### What you have to do
Pick out and copy every line in the rows below that contains the word "calls". Case counts.

-------

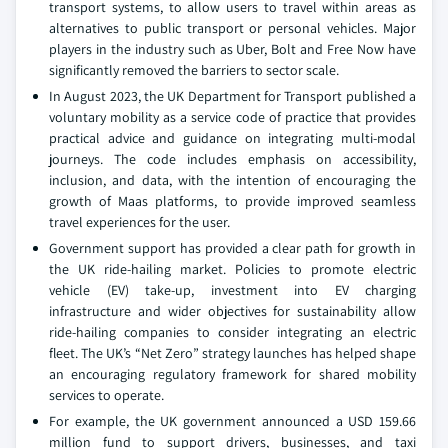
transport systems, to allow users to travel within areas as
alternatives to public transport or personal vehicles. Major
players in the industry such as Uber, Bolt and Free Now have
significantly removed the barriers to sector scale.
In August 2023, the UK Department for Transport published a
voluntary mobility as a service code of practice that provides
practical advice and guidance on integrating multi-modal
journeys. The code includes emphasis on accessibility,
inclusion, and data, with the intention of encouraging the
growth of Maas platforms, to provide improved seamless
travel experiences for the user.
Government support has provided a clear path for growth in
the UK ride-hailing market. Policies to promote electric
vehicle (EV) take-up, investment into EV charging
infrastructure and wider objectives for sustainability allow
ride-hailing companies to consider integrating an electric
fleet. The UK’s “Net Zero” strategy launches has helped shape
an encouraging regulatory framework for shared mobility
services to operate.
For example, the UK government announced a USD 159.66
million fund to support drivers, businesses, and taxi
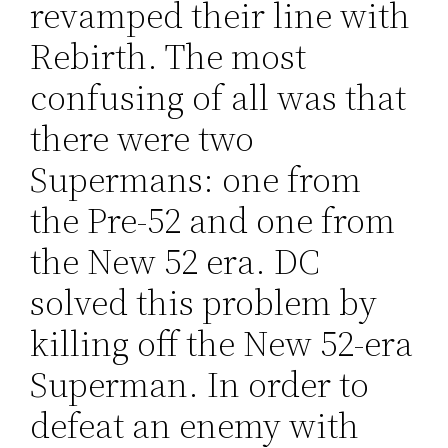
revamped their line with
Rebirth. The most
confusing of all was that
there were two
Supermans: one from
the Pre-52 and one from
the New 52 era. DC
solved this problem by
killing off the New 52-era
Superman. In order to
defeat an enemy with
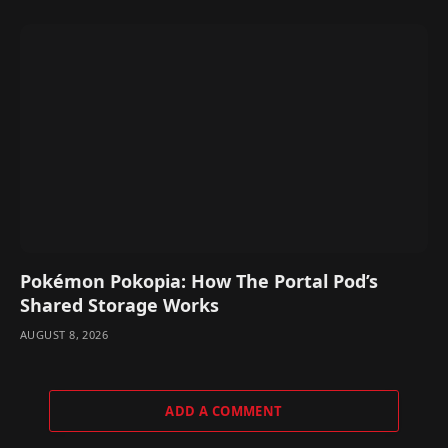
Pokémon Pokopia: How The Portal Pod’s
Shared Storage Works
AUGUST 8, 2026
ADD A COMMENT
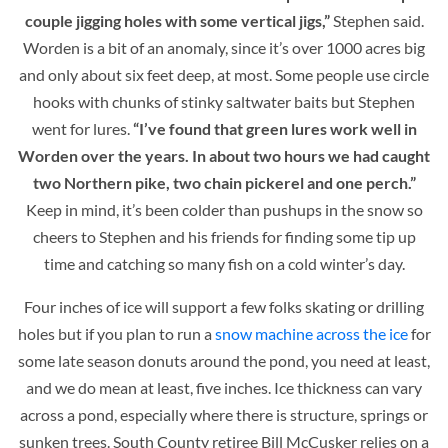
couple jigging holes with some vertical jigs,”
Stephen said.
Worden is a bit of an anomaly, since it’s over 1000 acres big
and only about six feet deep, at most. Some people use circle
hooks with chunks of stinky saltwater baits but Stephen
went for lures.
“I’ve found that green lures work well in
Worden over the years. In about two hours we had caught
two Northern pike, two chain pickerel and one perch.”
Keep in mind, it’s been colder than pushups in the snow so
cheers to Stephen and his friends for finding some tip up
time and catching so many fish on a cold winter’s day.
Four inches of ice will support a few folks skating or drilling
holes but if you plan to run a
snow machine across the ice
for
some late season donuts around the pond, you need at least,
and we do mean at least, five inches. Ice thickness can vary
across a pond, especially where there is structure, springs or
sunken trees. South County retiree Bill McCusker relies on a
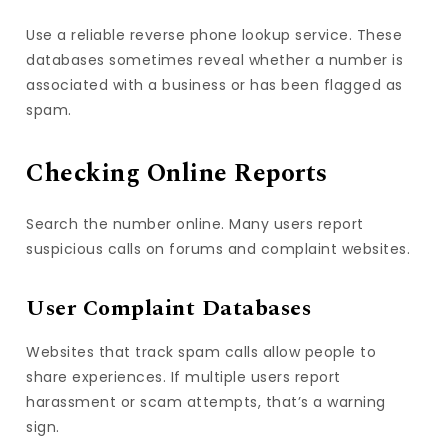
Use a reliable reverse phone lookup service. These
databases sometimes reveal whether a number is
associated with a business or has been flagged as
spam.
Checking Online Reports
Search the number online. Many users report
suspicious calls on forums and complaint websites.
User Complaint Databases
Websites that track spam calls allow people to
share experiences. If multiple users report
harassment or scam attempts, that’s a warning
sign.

-------

### Task solution
suspicious calls on forums and complaint websites.
Websites that track spam calls allow people to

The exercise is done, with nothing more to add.